◆ INFORMATION GIVEN ◆
*** Begin section ***

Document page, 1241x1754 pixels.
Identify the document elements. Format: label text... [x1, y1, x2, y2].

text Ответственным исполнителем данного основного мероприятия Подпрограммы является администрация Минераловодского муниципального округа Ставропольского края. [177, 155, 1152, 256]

*** End section ***
*** Begin section ***

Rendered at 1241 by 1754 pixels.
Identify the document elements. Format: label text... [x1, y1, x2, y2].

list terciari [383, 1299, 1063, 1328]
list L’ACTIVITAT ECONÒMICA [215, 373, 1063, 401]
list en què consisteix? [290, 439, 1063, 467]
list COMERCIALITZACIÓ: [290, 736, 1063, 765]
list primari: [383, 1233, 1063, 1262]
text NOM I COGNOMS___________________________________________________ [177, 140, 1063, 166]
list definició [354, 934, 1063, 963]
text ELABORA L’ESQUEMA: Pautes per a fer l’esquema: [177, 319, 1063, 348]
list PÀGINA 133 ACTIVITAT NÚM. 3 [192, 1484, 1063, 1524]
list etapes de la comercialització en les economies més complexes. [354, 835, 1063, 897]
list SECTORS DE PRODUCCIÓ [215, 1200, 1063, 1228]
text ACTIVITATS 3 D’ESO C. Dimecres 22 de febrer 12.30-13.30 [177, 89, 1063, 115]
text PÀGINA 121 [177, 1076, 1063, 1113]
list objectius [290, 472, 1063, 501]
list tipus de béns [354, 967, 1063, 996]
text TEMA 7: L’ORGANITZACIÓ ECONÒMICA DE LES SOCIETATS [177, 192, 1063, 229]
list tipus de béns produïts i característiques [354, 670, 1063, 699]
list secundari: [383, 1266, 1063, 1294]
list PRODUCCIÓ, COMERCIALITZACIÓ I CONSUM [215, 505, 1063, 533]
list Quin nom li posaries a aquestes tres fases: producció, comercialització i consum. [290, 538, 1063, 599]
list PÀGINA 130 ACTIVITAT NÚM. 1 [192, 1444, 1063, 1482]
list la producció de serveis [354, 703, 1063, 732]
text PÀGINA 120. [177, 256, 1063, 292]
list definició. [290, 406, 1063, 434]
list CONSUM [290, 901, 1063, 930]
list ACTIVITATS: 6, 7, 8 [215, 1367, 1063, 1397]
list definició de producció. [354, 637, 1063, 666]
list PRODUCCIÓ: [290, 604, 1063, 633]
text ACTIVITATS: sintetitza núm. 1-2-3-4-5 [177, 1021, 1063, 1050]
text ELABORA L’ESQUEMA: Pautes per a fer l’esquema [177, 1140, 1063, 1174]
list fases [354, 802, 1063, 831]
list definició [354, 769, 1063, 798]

*** End section ***

Go through the listing above and pull out each line containing the word "pixels".

◆ EXERCISE SOLUTION ◆
Document page, 1241x1754 pixels.
Rendered at 1241 by 1754 pixels.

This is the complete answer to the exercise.